#### PROVIDED MATERIAL ####
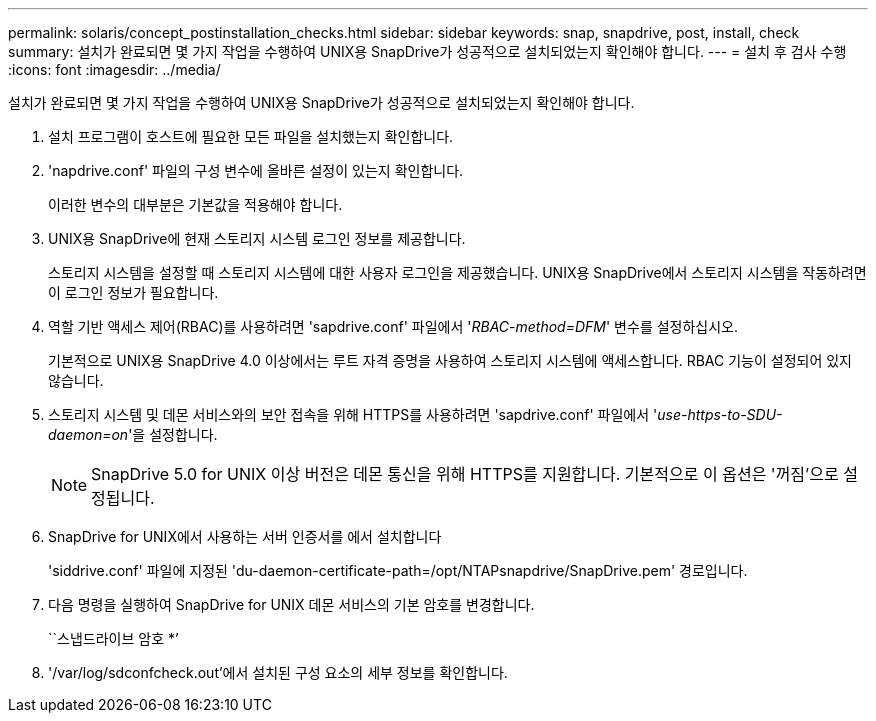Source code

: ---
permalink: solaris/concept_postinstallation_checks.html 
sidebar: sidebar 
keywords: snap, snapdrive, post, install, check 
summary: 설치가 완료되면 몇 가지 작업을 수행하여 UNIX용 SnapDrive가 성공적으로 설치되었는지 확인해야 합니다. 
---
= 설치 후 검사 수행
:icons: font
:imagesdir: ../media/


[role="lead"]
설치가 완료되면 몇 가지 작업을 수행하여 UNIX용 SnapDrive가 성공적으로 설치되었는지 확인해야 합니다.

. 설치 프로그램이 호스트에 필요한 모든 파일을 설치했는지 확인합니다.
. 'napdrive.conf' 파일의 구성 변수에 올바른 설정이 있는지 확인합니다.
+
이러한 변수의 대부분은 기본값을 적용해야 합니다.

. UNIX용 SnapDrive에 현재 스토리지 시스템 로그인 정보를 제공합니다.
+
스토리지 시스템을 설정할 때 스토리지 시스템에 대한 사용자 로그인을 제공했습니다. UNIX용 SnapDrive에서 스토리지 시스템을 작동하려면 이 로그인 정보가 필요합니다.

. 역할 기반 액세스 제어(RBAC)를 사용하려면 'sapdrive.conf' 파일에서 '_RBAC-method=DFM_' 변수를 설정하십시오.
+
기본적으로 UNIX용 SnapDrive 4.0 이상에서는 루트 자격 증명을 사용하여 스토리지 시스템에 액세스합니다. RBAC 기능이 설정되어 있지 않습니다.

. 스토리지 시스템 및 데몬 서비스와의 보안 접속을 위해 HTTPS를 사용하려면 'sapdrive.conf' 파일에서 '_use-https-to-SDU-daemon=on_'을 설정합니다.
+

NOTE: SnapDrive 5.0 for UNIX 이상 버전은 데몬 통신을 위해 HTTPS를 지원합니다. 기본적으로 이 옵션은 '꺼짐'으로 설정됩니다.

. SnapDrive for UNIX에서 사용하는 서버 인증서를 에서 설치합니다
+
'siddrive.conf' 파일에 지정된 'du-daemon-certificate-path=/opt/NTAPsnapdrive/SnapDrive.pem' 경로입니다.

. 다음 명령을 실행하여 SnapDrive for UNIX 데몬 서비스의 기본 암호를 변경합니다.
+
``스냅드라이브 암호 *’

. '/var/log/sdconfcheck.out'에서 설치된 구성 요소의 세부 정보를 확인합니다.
####
#### PROVIDED MATERIAL ####
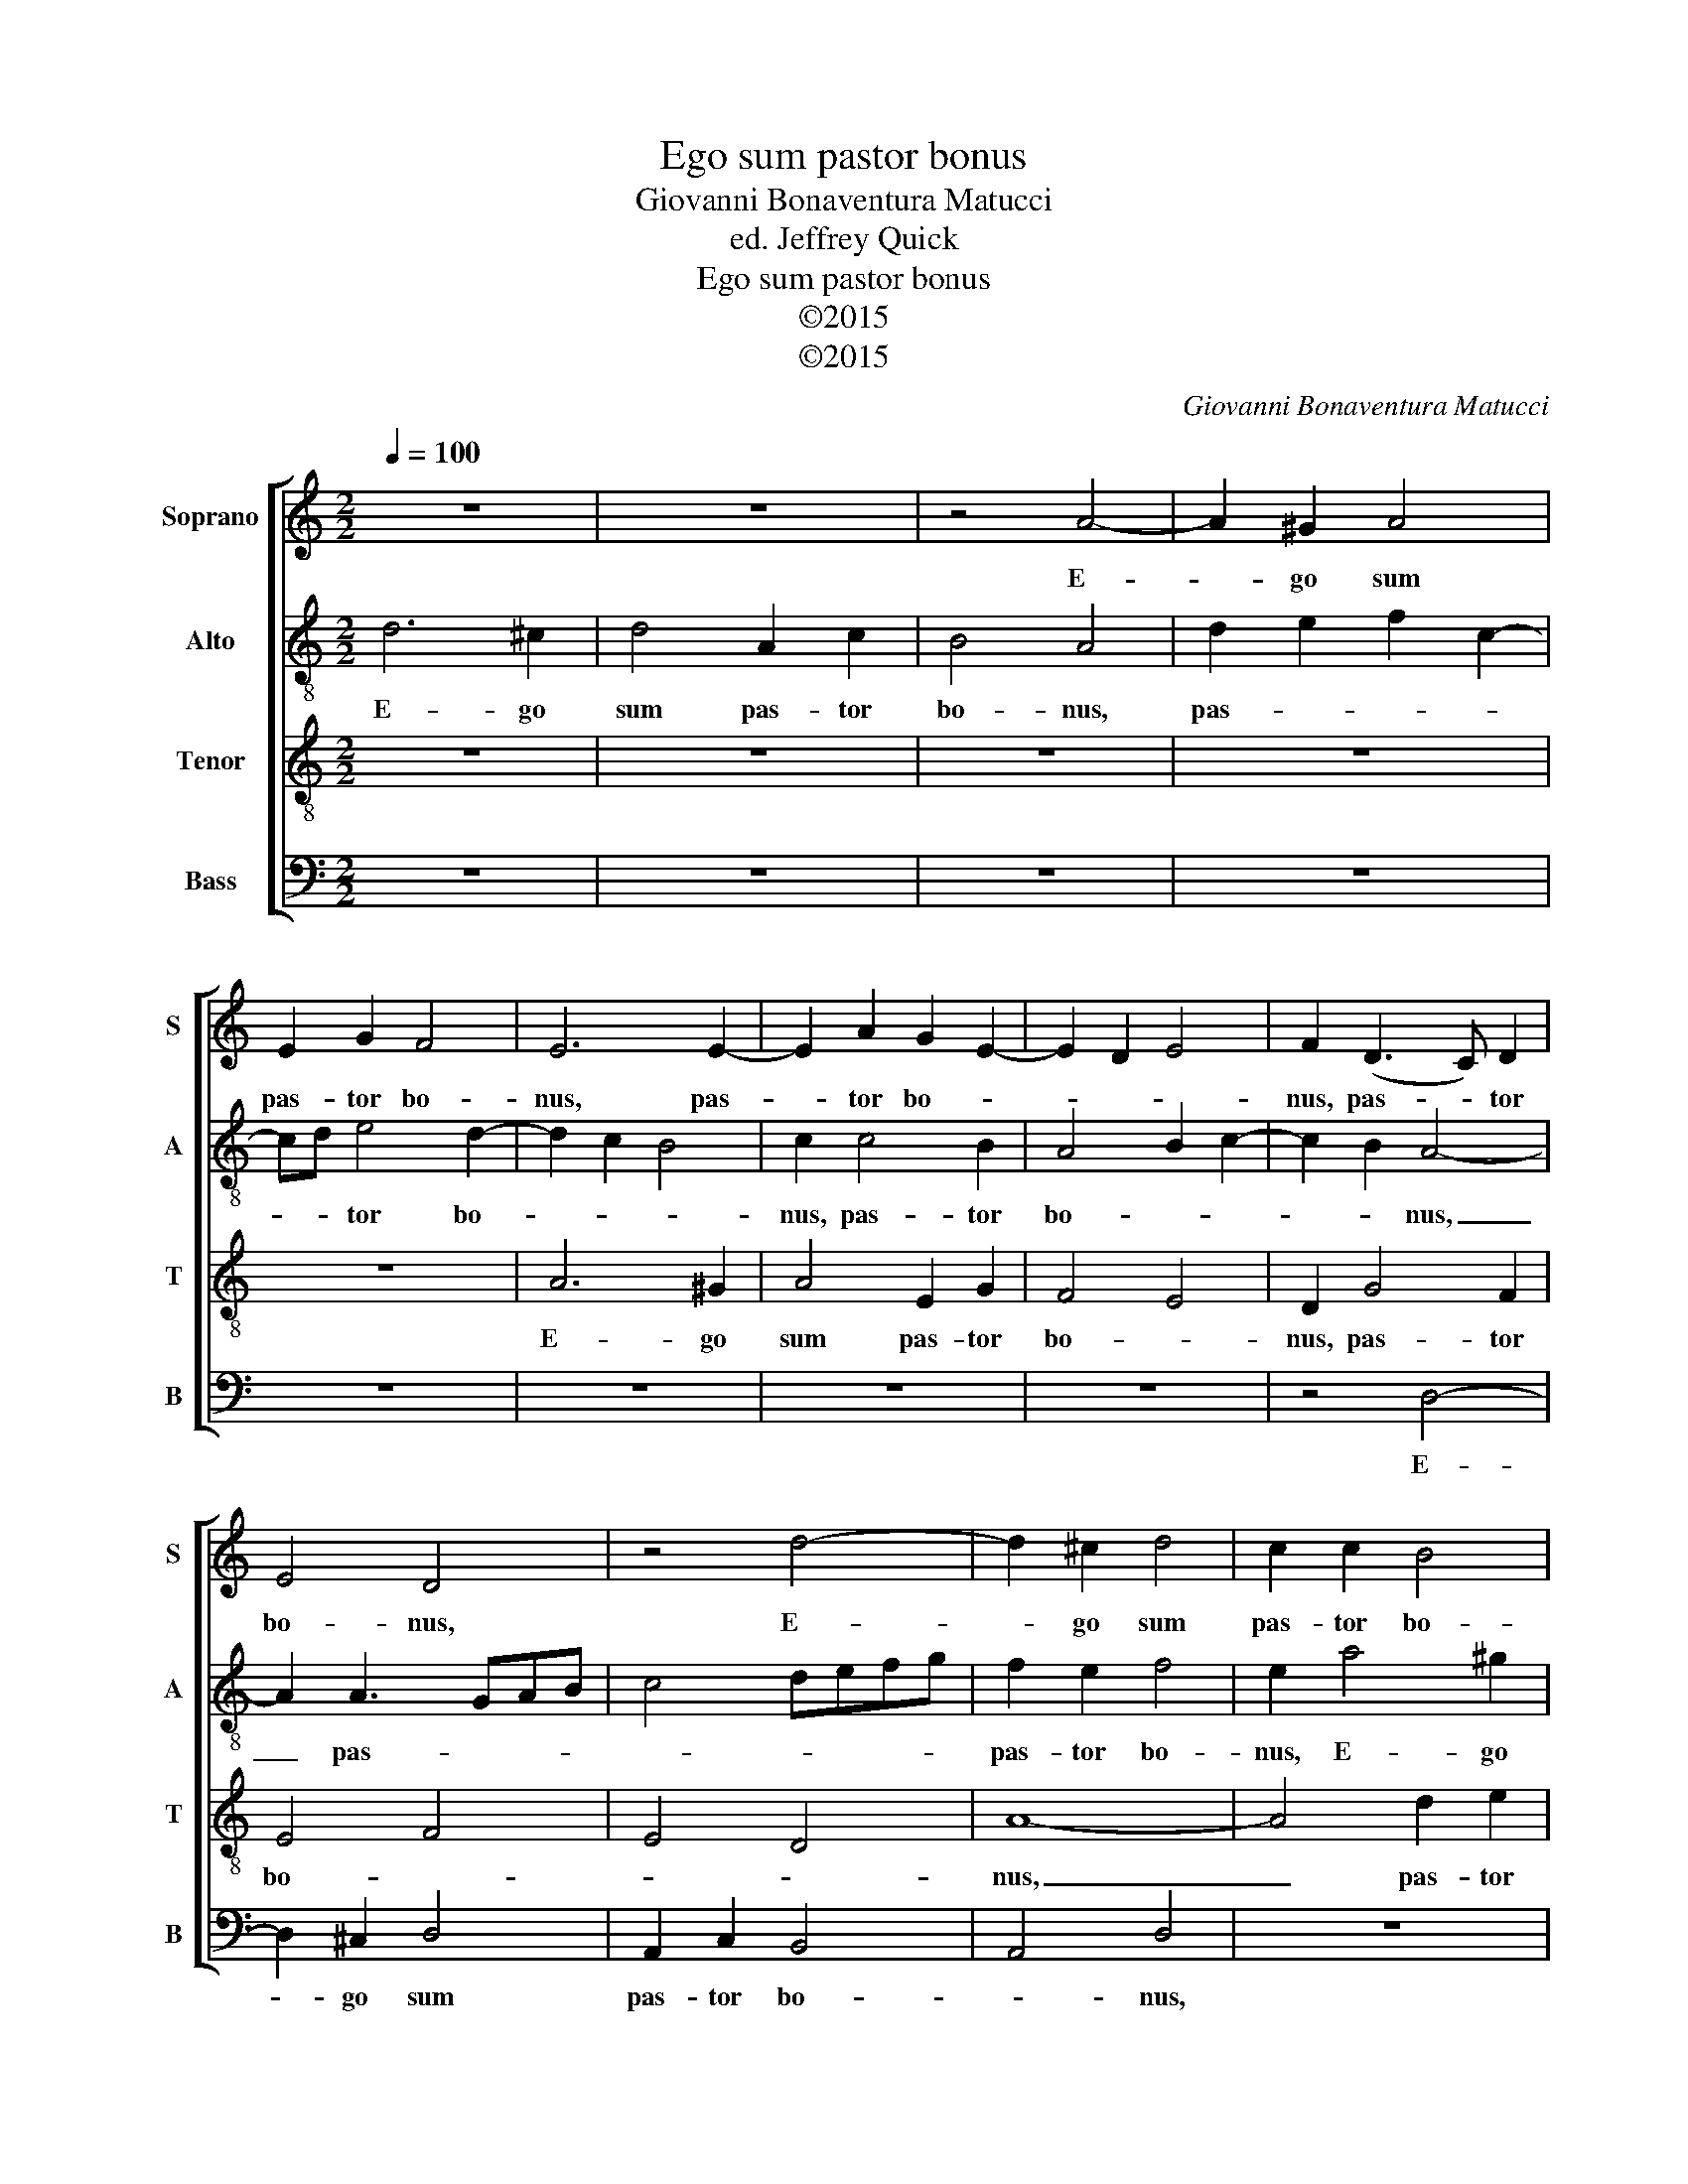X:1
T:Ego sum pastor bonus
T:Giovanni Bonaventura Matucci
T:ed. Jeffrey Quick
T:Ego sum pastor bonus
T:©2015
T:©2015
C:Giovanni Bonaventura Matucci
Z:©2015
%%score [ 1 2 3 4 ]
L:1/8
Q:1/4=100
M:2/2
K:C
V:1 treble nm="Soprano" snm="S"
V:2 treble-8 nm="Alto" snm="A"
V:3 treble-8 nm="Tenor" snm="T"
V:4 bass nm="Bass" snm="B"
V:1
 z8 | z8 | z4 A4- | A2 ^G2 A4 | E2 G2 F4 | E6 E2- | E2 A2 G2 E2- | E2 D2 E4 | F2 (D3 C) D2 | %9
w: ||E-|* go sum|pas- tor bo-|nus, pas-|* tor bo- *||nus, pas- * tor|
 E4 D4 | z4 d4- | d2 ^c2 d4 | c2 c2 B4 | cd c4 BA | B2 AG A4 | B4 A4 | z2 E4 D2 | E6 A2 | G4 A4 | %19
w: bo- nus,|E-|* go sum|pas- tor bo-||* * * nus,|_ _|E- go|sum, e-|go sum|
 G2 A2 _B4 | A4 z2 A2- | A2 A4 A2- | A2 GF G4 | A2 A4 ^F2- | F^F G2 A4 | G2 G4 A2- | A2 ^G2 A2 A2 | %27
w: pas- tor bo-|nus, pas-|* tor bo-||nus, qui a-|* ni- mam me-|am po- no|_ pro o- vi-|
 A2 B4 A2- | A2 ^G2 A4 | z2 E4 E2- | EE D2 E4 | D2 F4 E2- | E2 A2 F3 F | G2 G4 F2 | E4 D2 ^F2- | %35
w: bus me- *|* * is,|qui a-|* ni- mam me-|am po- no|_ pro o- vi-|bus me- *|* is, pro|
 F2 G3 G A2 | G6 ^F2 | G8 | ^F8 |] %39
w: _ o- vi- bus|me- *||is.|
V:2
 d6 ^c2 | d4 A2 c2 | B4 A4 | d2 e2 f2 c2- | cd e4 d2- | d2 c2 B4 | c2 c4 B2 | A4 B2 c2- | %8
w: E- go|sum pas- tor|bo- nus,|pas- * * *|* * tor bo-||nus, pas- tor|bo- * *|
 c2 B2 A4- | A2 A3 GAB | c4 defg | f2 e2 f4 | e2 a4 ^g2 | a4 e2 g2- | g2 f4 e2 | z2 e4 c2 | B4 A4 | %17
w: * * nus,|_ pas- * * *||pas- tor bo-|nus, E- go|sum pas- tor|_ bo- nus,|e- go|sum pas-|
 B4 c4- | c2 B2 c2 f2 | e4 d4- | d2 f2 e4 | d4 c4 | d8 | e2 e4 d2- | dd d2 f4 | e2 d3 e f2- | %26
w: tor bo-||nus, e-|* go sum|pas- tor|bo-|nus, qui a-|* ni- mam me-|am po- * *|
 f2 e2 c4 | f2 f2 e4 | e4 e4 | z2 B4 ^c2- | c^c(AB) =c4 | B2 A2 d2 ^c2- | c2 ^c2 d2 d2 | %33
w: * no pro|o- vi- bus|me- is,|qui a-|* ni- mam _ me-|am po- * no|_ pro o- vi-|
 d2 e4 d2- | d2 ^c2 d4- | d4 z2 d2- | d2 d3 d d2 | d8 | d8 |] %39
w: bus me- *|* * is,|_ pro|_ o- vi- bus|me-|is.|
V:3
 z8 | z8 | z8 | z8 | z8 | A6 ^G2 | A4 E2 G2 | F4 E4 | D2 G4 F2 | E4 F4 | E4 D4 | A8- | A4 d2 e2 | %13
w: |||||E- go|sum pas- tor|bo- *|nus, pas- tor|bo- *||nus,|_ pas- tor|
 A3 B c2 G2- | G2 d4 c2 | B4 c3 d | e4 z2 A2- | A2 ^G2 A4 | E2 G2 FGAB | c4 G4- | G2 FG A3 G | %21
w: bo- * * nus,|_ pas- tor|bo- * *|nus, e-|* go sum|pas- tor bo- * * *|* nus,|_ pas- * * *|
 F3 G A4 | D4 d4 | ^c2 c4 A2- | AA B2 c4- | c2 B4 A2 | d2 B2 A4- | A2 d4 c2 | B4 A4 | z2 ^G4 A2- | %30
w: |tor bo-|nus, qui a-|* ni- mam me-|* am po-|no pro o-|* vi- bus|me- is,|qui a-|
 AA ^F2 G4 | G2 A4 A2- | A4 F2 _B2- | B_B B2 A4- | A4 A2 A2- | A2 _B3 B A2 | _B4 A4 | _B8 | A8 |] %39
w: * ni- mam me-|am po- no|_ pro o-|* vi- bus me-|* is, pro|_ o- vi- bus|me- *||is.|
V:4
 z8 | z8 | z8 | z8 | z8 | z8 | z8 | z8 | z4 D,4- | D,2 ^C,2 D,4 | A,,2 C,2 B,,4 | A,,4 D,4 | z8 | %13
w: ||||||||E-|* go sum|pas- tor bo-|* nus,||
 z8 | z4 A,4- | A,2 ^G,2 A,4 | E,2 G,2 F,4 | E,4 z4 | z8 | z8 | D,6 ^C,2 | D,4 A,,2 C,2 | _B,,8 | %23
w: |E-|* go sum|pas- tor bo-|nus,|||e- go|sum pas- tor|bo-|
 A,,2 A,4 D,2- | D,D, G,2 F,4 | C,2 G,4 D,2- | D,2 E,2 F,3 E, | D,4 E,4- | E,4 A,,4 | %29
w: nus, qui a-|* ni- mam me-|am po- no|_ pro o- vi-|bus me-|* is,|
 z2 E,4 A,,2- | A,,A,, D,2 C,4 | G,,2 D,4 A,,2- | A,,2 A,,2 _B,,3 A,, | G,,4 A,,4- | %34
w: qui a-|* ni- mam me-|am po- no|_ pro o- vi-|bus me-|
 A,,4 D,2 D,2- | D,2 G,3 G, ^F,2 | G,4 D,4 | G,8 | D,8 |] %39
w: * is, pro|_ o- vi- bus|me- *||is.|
####
#### PROVIDED MATERIAL ####
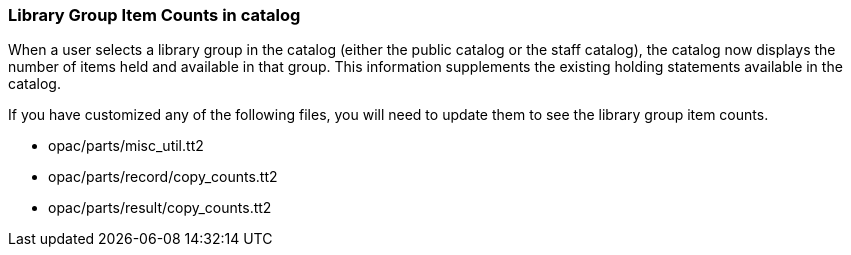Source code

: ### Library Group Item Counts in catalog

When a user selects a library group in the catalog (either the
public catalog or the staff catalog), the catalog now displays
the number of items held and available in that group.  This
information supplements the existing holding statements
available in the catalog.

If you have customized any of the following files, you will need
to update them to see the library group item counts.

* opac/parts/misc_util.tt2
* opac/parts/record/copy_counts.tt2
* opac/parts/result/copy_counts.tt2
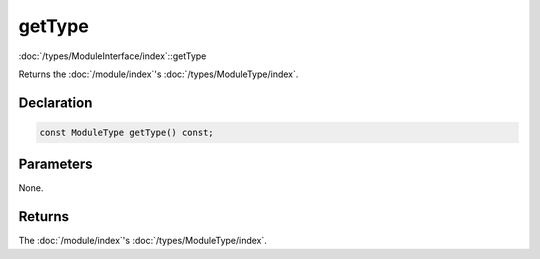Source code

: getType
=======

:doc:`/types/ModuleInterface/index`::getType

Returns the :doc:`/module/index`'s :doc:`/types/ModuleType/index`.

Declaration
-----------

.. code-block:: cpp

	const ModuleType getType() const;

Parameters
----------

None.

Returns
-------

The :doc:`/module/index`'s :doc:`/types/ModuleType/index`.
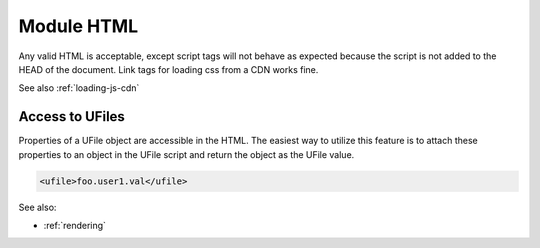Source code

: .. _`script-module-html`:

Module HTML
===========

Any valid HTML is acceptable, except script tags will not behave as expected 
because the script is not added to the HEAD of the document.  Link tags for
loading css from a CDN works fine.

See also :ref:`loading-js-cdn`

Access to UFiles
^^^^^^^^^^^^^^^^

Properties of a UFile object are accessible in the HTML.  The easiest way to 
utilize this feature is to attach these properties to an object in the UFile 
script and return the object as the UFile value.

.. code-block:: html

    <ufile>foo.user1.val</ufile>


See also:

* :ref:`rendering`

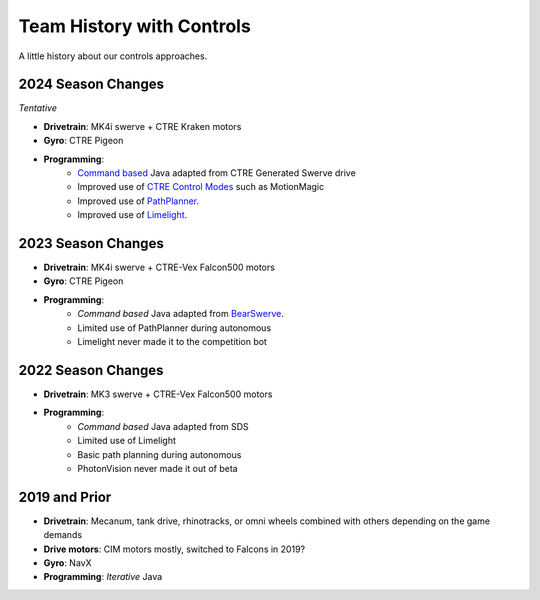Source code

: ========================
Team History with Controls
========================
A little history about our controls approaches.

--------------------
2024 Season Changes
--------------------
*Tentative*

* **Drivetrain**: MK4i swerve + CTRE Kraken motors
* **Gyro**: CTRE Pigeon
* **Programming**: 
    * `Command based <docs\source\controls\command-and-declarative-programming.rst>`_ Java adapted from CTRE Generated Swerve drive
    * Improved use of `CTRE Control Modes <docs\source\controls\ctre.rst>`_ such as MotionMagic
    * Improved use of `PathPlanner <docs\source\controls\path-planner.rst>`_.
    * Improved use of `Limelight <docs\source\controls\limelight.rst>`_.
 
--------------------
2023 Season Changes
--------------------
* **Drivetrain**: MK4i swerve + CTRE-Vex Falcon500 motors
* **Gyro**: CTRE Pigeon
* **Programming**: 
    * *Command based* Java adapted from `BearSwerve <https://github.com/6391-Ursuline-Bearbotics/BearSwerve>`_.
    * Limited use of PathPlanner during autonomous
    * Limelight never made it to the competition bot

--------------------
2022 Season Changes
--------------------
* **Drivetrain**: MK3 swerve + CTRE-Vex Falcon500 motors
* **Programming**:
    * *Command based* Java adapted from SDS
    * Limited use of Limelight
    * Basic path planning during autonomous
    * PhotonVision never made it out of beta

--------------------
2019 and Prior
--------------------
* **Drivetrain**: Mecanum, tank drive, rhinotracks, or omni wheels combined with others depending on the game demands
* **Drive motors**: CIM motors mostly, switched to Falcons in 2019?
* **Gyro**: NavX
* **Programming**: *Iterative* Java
####
JOB =>
Reproduce exactly, and only, the part of the listing above that begins at the line with "E4 D4 | z4 d4- |" and goes on through the line with "w: pas- tor".

ANSWER AREA =>
 E4 D4 | z4 d4- | d2 ^c2 d4 | c2 c2 B4 | cd c4 BA | B2 AG A4 | B4 A4 | z2 E4 D2 | E6 A2 | G4 A4 | %19
w: bo- nus,|E-|* go sum|pas- tor bo-||* * * nus,|_ _|E- go|sum, e-|go sum|
 G2 A2 _B4 | A4 z2 A2- | A2 A4 A2- | A2 GF G4 | A2 A4 ^F2- | F^F G2 A4 | G2 G4 A2- | A2 ^G2 A2 A2 | %27
w: pas- tor bo-|nus, pas-|* tor bo-||nus, qui a-|* ni- mam me-|am po- no|_ pro o- vi-|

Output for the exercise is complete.